===== Exercise inputs =====

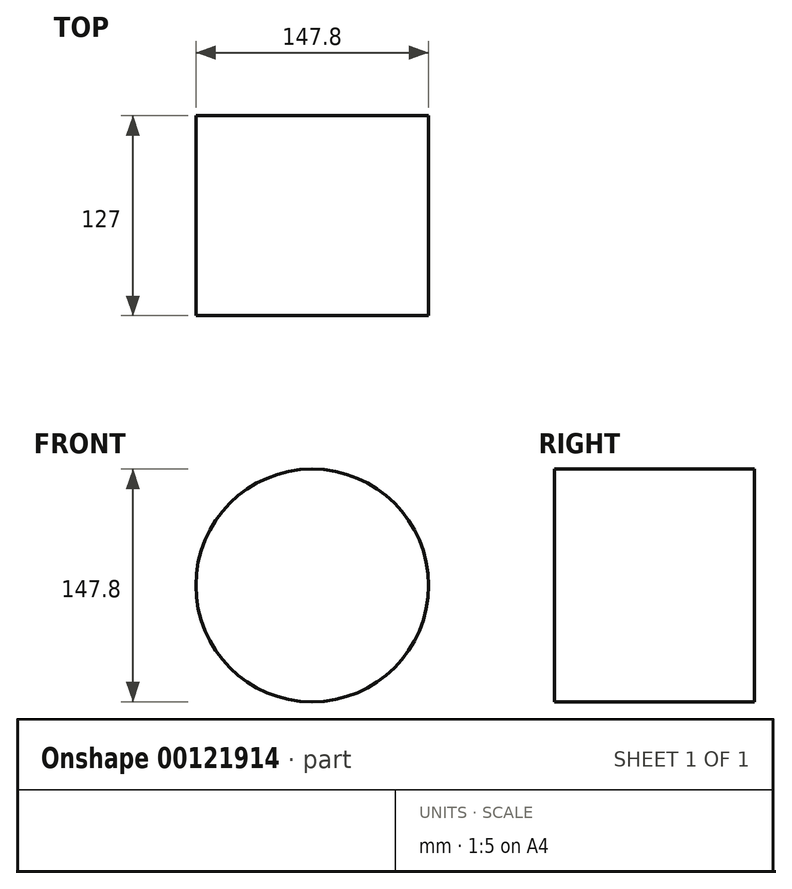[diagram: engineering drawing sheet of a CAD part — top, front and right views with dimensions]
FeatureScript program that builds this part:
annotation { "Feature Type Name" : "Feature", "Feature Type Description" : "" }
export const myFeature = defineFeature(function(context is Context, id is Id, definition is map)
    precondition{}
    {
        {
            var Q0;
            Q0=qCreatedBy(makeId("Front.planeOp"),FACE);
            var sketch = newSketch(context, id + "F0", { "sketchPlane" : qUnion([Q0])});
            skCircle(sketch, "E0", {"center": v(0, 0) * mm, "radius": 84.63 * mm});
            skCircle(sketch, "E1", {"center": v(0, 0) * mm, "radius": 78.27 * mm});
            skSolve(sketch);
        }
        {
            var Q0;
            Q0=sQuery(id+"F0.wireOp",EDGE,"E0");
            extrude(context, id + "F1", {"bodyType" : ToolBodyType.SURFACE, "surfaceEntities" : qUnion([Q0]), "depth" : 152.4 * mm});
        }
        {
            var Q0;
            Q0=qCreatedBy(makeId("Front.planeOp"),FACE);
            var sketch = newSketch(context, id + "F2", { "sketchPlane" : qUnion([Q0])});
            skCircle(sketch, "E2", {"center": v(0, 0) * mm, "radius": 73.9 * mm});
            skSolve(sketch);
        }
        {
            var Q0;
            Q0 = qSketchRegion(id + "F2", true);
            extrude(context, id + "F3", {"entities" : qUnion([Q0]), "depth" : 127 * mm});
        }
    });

=====

*Problem*
List every line of the records above that contains the string "newSketch".

*Completed exercise*
            var sketch = newSketch(context, id + "F0", { "sketchPlane" : qUnion([Q0])});
            var sketch = newSketch(context, id + "F2", { "sketchPlane" : qUnion([Q0])});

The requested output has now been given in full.